Directive:
In the listing below, find the line with "self.governor.", then repeat exactly every line from the top through that one.

The input:

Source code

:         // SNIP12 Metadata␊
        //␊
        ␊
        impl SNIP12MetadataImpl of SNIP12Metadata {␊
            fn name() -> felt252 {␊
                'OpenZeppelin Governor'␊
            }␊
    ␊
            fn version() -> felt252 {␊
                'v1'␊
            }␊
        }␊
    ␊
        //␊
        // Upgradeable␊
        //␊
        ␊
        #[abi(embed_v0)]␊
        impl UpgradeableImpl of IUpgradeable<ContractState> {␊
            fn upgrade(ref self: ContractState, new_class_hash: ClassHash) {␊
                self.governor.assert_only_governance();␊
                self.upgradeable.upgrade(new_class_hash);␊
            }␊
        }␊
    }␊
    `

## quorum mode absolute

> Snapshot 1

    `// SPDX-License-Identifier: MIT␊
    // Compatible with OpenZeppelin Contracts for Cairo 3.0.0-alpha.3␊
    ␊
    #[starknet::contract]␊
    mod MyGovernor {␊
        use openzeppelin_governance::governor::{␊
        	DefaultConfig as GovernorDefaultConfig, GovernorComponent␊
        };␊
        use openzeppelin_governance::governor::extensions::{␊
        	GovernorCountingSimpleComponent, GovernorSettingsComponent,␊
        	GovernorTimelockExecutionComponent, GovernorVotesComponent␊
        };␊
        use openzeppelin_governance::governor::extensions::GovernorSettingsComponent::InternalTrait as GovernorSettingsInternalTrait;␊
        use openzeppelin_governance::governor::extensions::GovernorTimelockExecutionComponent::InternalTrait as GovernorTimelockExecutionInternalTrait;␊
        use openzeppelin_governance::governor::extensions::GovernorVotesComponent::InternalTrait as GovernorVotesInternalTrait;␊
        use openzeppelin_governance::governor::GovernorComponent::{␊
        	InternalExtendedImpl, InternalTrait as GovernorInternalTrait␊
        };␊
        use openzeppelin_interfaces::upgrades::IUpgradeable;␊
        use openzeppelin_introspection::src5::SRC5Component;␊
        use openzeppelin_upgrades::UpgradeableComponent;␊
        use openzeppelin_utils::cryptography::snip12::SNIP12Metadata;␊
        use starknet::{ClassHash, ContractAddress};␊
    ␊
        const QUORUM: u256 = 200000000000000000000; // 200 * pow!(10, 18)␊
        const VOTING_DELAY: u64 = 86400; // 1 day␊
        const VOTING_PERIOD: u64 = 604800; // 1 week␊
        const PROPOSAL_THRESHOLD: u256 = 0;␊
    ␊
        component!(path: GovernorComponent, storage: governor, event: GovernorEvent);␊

Written solution:
Source code

:         // SNIP12 Metadata␊
        //␊
        ␊
        impl SNIP12MetadataImpl of SNIP12Metadata {␊
            fn name() -> felt252 {␊
                'OpenZeppelin Governor'␊
            }␊
    ␊
            fn version() -> felt252 {␊
                'v1'␊
            }␊
        }␊
    ␊
        //␊
        // Upgradeable␊
        //␊
        ␊
        #[abi(embed_v0)]␊
        impl UpgradeableImpl of IUpgradeable<ContractState> {␊
            fn upgrade(ref self: ContractState, new_class_hash: ClassHash) {␊
                self.governor.assert_only_governance();␊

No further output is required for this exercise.